If you are worried, see a doctor
If sleep terrors continue, it is important to keep your doctor informed and eliminate any other possible explanations.
"If parents find that the night terrors are disruptive to the whole family then they may need to seek more assistance to minimise the disruption, says Selim.
"If parents think there might be a particular factor that is contributing to the night terrors, such as a stressful event or toileting difficulties, then they can seek professional assistance for this."
A psychologist would be able to assist by helping develop a consistent bedtime routine and sleep schedule, which may help.
Could it be something else?
Your doctor will be able to determine if there might be something else going on, Dr Dalton says epileptic seizures, or cluster headaches may present as night terrors, but your doctor will know what tests to carry out to determine this:
Epileptic seizures - these can occasionally appear similar to night terrors, but they tend to be short-lived, with stereotypic movements and abnormal muscle tone.

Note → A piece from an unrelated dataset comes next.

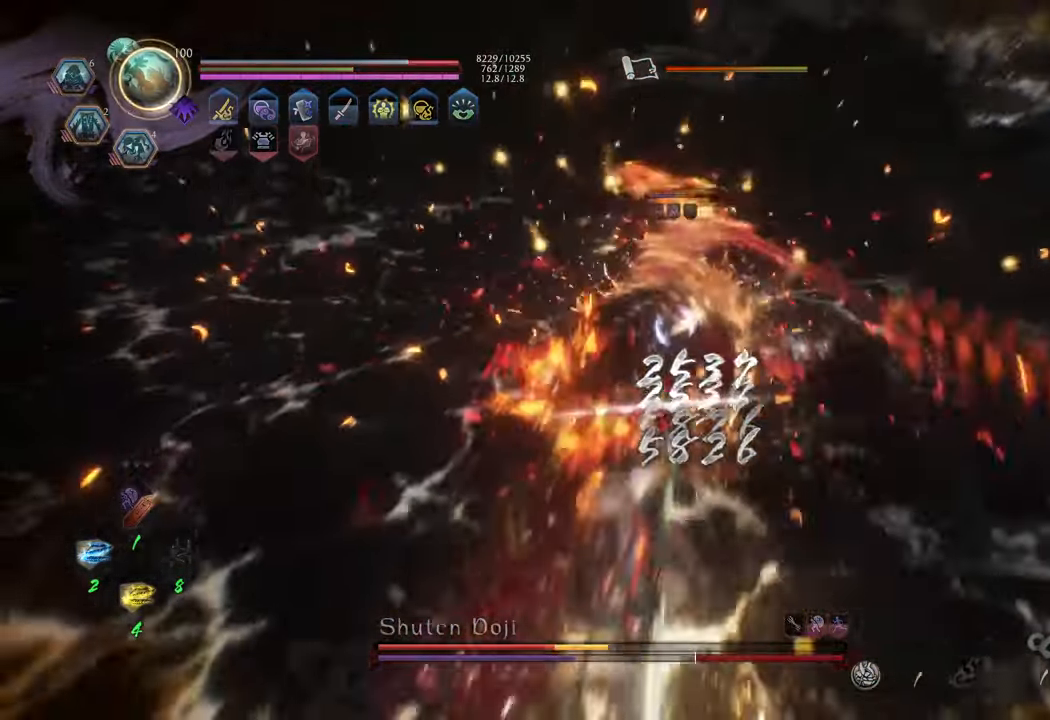
{"buttons": ["L1"], "left_stick": "up-left", "right_stick": "center", "events": [[50, "R1", "up"]]}
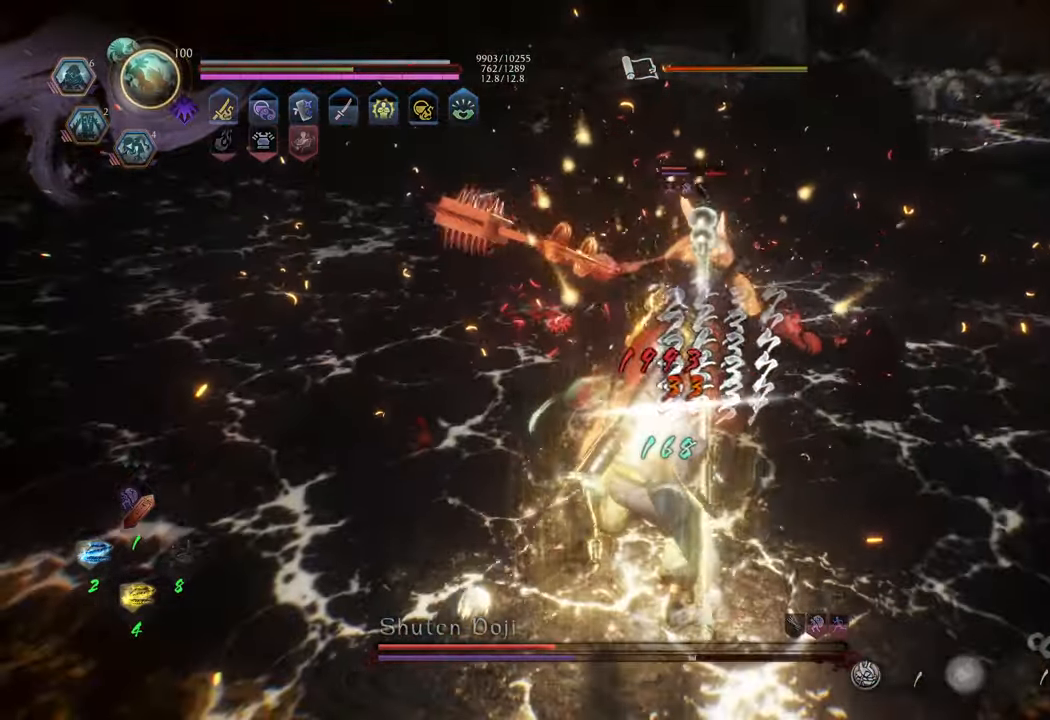
{"buttons": ["A"], "left_stick": "up", "right_stick": "center", "events": [[17, "L1", "up"], [133, "A", "down"], [300, "left_stick", "up"]]}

"These seizures often occur in clusters throughout the night rather than as a single episode, and may be associated with daytime seizures or absence episodes (i.e., "phasing out", not remembering what happened) as well," says Dr Dalton.
Cluster headaches - these are more common in older children but can appear as a period of arousal followed by agitation and daytime headaches. A family history of headaches is commonly found.
"The doctor will need to ask about sleep patterns and night-time routines as well as medication use, so keeping a detailed account of the episodes and related factors would be helpful for the diagnosis," says Dr Dalton.
Physically, the doctor may look to find features that may cause sleep disruption; such as enlarged tonsils, which may cause obstructive sleep apnoea (disrupted breathing), limb pain at night or stomach acid reflux.
Practical tips for parents
It is reassuring to know that the outlook for the child with night terrors is good, most children grow out of them by late childhood or adolescence, and there are usually no long-term psychological effects.
"A good bedtime routine is important, as is the need to keep the child safe if they do tend to sleepwalk," says Dr Dalton.
"It is a good idea to lock outside doors and windows, have the child sleep in ground floor room, and perhaps put them to bed in a sleeping bag for some restraint."
Night terrors tend to happen at about the same time each night, so it may help to wake the child with a gentle nudge about 15 minutes before that time and then let them drift off to sleep again. Often, after four or five nights, this can effectively stop the terrors.
Medications are recommended by doctors in some more severe cases (e.g., some antidepressant and anticonvulsant drugs), but a doctor will only try treatments like that after a full assessment.
A child might need further assessment if:
- There is history or any evidence or clinical suspicion of sleep apnoea (disrupted sleep breathing)
- Episodes are unusual or have stereotypic features suggestive of seizures
- There are daytime seizure-like episodes
- The child is unusually sleepy the day afterwards
- Episodes are occurring at an unusual age (in very young or older childhood with no previous sleep disturbances)
- Episodes are frequent, severe, prolonged, dangerous or disruptive.